__WRITTEN TASK__
Without the pictures, copy all the entries below exactly.

__RECORDS SHOWN__

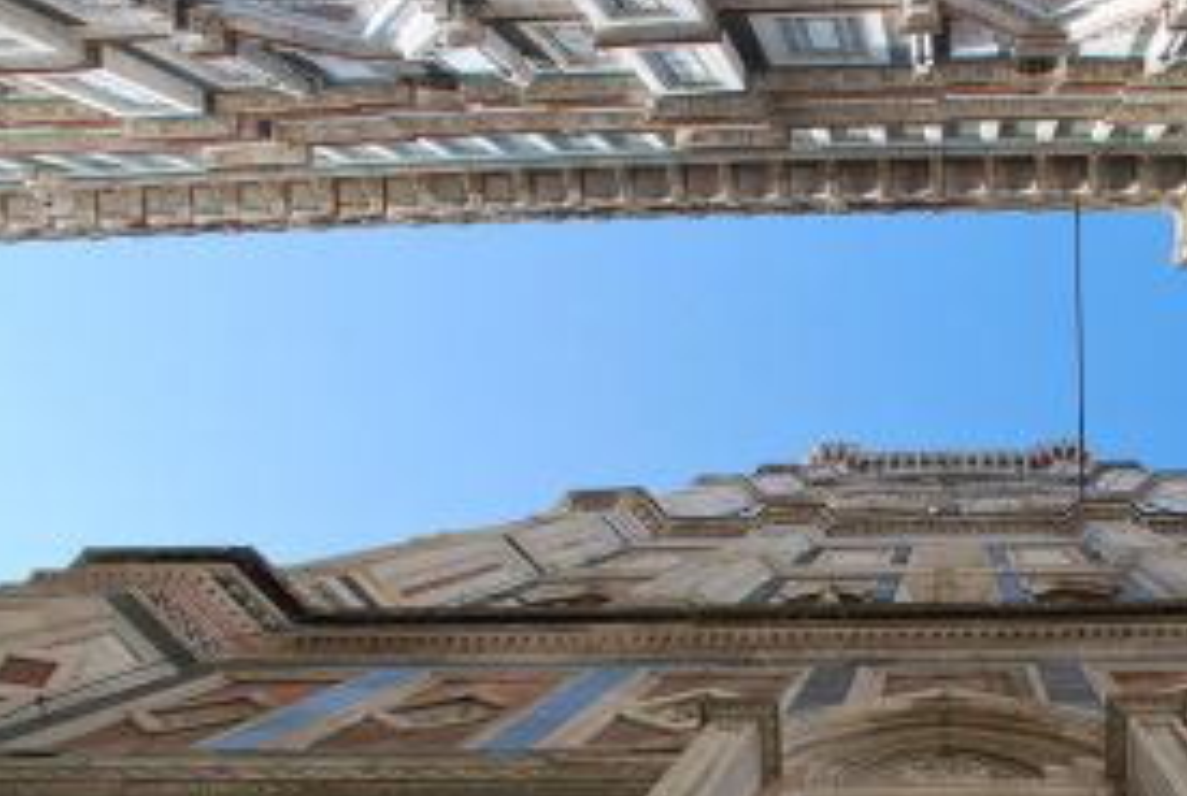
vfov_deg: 27.1
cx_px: 920
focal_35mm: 49
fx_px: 1618
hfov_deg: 39.0
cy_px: 635
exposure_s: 1/125
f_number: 5.6
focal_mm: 18
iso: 100
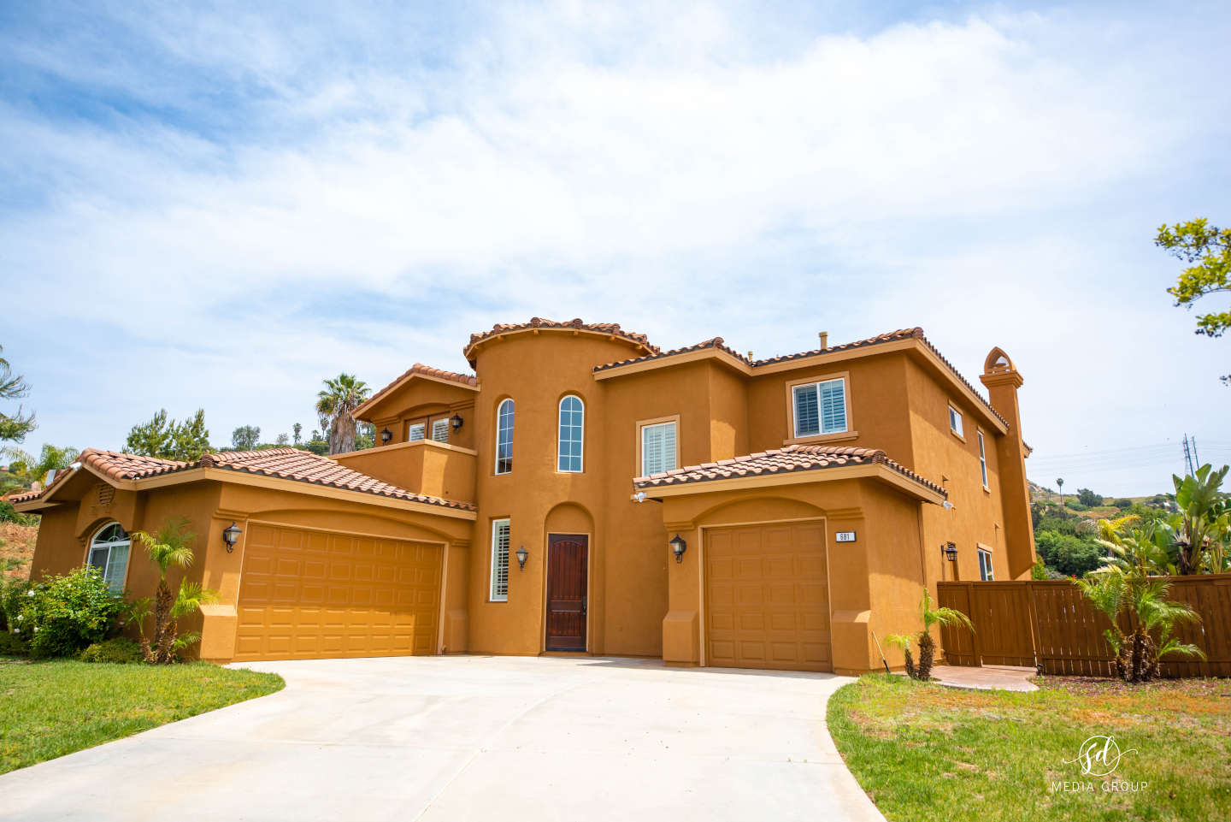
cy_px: 411
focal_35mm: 24
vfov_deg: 53.2
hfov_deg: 73.7
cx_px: 616
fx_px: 821
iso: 250
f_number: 3.5
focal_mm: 24
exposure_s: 1/2500
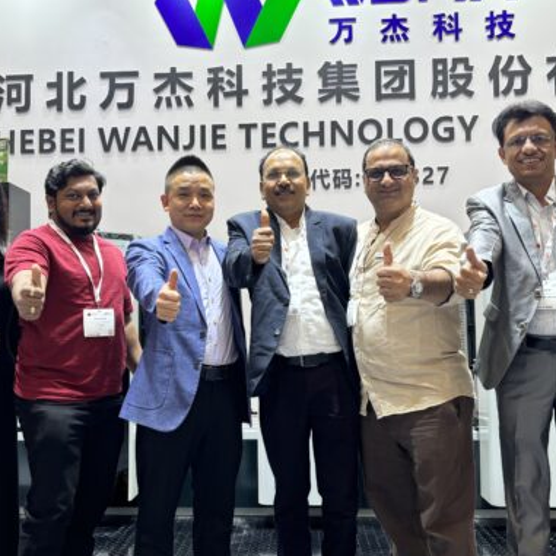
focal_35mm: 42
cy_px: 283
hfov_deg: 40.0
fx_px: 763
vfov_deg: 40.0
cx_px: 241
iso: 50
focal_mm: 5.96
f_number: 1.6
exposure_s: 1/100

__SOLVED PROBLEM__
vfov_deg: 27.1
cx_px: 920
focal_35mm: 49
fx_px: 1618
hfov_deg: 39.0
cy_px: 635
exposure_s: 1/125
f_number: 5.6
focal_mm: 18
iso: 100
cy_px: 411
focal_35mm: 24
vfov_deg: 53.2
hfov_deg: 73.7
cx_px: 616
fx_px: 821
iso: 250
f_number: 3.5
focal_mm: 24
exposure_s: 1/2500
focal_35mm: 42
cy_px: 283
hfov_deg: 40.0
fx_px: 763
vfov_deg: 40.0
cx_px: 241
iso: 50
focal_mm: 5.96
f_number: 1.6
exposure_s: 1/100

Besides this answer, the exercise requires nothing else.